* _TASK OBJECTIVE_: Transcribe the following entries letter for letter, without the pictures.

Electronics engineering source data:
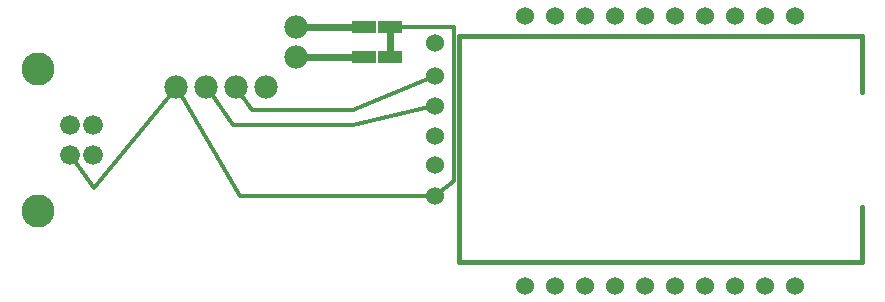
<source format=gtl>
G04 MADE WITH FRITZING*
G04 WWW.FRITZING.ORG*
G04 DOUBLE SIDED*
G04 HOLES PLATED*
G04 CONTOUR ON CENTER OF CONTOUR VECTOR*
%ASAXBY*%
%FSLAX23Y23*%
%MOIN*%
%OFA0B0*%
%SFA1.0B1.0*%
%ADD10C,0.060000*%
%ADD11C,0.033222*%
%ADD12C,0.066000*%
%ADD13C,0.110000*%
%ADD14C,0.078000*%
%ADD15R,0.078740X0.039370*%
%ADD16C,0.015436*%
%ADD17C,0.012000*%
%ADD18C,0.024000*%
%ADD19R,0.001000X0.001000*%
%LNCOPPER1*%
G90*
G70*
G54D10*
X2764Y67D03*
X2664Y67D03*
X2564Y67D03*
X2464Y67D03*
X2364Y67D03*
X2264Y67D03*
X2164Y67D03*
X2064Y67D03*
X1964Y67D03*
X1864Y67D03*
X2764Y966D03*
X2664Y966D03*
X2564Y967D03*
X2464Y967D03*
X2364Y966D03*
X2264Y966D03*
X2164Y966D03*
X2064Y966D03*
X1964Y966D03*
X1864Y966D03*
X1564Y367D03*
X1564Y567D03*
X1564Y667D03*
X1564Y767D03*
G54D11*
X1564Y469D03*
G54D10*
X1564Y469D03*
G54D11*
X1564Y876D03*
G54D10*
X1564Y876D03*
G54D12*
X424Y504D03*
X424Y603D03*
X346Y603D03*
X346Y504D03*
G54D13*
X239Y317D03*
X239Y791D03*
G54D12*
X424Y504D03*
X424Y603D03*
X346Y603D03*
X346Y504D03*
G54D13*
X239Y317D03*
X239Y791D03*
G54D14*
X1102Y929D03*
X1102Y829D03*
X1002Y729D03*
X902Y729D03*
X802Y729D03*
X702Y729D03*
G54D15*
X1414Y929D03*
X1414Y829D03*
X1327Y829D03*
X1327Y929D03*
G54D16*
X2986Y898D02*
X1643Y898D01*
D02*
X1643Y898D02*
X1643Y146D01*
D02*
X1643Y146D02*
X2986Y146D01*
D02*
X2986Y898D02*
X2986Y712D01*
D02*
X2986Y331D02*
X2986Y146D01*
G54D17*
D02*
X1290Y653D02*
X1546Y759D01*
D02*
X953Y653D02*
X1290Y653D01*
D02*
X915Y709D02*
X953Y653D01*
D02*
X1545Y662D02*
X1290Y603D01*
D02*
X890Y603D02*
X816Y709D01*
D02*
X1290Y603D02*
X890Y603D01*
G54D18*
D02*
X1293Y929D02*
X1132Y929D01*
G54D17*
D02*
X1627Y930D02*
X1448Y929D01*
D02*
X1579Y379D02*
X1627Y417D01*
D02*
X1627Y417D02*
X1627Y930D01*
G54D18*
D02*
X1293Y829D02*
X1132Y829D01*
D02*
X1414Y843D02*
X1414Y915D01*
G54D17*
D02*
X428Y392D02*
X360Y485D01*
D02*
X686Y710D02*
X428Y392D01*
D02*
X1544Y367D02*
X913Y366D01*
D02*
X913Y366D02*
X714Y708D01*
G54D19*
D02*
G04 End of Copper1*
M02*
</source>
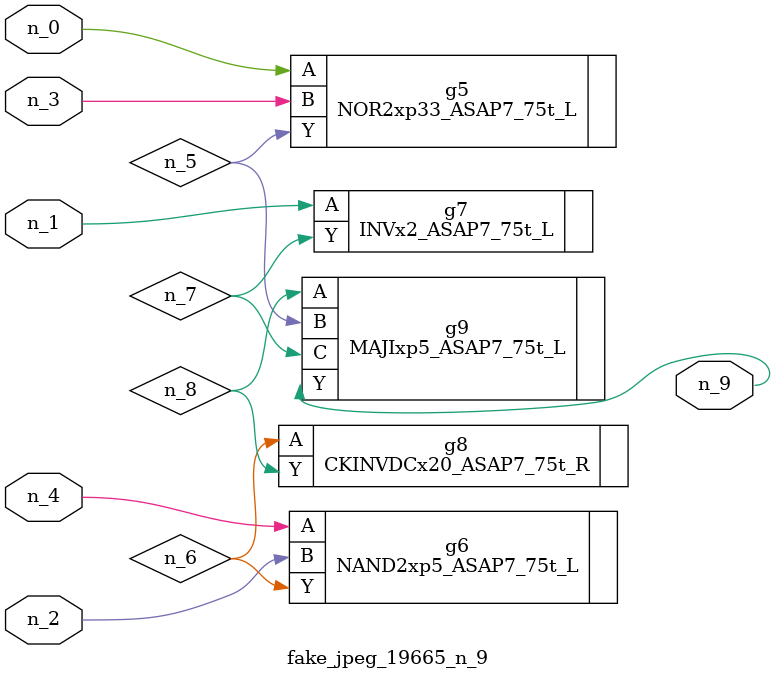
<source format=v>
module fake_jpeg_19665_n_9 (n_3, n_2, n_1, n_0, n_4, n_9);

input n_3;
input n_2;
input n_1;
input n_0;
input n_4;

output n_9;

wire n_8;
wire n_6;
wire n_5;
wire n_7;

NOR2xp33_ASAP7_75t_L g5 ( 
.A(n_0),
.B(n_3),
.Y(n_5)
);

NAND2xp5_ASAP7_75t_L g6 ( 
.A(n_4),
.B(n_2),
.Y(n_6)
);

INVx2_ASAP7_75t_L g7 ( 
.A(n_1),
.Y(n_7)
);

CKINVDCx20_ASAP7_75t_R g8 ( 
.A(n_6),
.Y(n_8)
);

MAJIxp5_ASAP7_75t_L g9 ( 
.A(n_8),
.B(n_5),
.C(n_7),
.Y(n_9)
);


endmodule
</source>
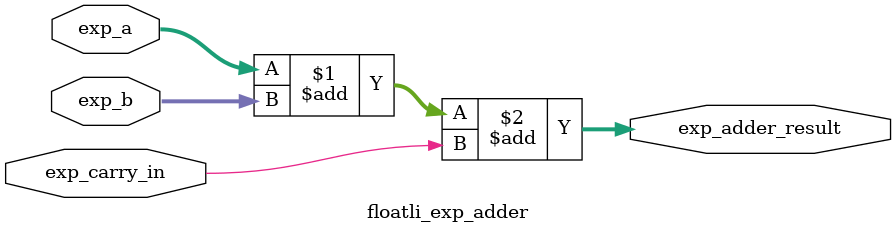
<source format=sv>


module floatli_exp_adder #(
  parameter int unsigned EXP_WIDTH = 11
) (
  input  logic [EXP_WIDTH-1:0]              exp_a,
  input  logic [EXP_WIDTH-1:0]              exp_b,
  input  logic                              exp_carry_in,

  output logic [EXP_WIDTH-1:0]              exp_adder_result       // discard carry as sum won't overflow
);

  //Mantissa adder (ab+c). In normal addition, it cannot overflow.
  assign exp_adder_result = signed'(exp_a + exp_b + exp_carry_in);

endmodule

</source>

* _RESULT OF THE TASK_:
<source format=gtl>
G04 MADE WITH FRITZING*
G04 WWW.FRITZING.ORG*
G04 DOUBLE SIDED*
G04 HOLES PLATED*
G04 CONTOUR ON CENTER OF CONTOUR VECTOR*
%ASAXBY*%
%FSLAX23Y23*%
%MOIN*%
%OFA0B0*%
%SFA1.0B1.0*%
%ADD10C,0.060000*%
%ADD11C,0.033222*%
%ADD12C,0.066000*%
%ADD13C,0.110000*%
%ADD14C,0.078000*%
%ADD15R,0.078740X0.039370*%
%ADD16C,0.015436*%
%ADD17C,0.012000*%
%ADD18C,0.024000*%
%ADD19R,0.001000X0.001000*%
%LNCOPPER1*%
G90*
G70*
G54D10*
X2764Y67D03*
X2664Y67D03*
X2564Y67D03*
X2464Y67D03*
X2364Y67D03*
X2264Y67D03*
X2164Y67D03*
X2064Y67D03*
X1964Y67D03*
X1864Y67D03*
X2764Y966D03*
X2664Y966D03*
X2564Y967D03*
X2464Y967D03*
X2364Y966D03*
X2264Y966D03*
X2164Y966D03*
X2064Y966D03*
X1964Y966D03*
X1864Y966D03*
X1564Y367D03*
X1564Y567D03*
X1564Y667D03*
X1564Y767D03*
G54D11*
X1564Y469D03*
G54D10*
X1564Y469D03*
G54D11*
X1564Y876D03*
G54D10*
X1564Y876D03*
G54D12*
X424Y504D03*
X424Y603D03*
X346Y603D03*
X346Y504D03*
G54D13*
X239Y317D03*
X239Y791D03*
G54D12*
X424Y504D03*
X424Y603D03*
X346Y603D03*
X346Y504D03*
G54D13*
X239Y317D03*
X239Y791D03*
G54D14*
X1102Y929D03*
X1102Y829D03*
X1002Y729D03*
X902Y729D03*
X802Y729D03*
X702Y729D03*
G54D15*
X1414Y929D03*
X1414Y829D03*
X1327Y829D03*
X1327Y929D03*
G54D16*
X2986Y898D02*
X1643Y898D01*
D02*
X1643Y898D02*
X1643Y146D01*
D02*
X1643Y146D02*
X2986Y146D01*
D02*
X2986Y898D02*
X2986Y712D01*
D02*
X2986Y331D02*
X2986Y146D01*
G54D17*
D02*
X1290Y653D02*
X1546Y759D01*
D02*
X953Y653D02*
X1290Y653D01*
D02*
X915Y709D02*
X953Y653D01*
D02*
X1545Y662D02*
X1290Y603D01*
D02*
X890Y603D02*
X816Y709D01*
D02*
X1290Y603D02*
X890Y603D01*
G54D18*
D02*
X1293Y929D02*
X1132Y929D01*
G54D17*
D02*
X1627Y930D02*
X1448Y929D01*
D02*
X1579Y379D02*
X1627Y417D01*
D02*
X1627Y417D02*
X1627Y930D01*
G54D18*
D02*
X1293Y829D02*
X1132Y829D01*
D02*
X1414Y843D02*
X1414Y915D01*
G54D17*
D02*
X428Y392D02*
X360Y485D01*
D02*
X686Y710D02*
X428Y392D01*
D02*
X1544Y367D02*
X913Y366D01*
D02*
X913Y366D02*
X714Y708D01*
G54D19*
D02*
G04 End of Copper1*
M02*
</source>
<source format=v>
module fake_jpeg_19665_n_9 (n_3, n_2, n_1, n_0, n_4, n_9);

input n_3;
input n_2;
input n_1;
input n_0;
input n_4;

output n_9;

wire n_8;
wire n_6;
wire n_5;
wire n_7;

NOR2xp33_ASAP7_75t_L g5 ( 
.A(n_0),
.B(n_3),
.Y(n_5)
);

NAND2xp5_ASAP7_75t_L g6 ( 
.A(n_4),
.B(n_2),
.Y(n_6)
);

INVx2_ASAP7_75t_L g7 ( 
.A(n_1),
.Y(n_7)
);

CKINVDCx20_ASAP7_75t_R g8 ( 
.A(n_6),
.Y(n_8)
);

MAJIxp5_ASAP7_75t_L g9 ( 
.A(n_8),
.B(n_5),
.C(n_7),
.Y(n_9)
);


endmodule
</source>
<source format=sv>


module floatli_exp_adder #(
  parameter int unsigned EXP_WIDTH = 11
) (
  input  logic [EXP_WIDTH-1:0]              exp_a,
  input  logic [EXP_WIDTH-1:0]              exp_b,
  input  logic                              exp_carry_in,

  output logic [EXP_WIDTH-1:0]              exp_adder_result       // discard carry as sum won't overflow
);

  //Mantissa adder (ab+c). In normal addition, it cannot overflow.
  assign exp_adder_result = signed'(exp_a + exp_b + exp_carry_in);

endmodule

</source>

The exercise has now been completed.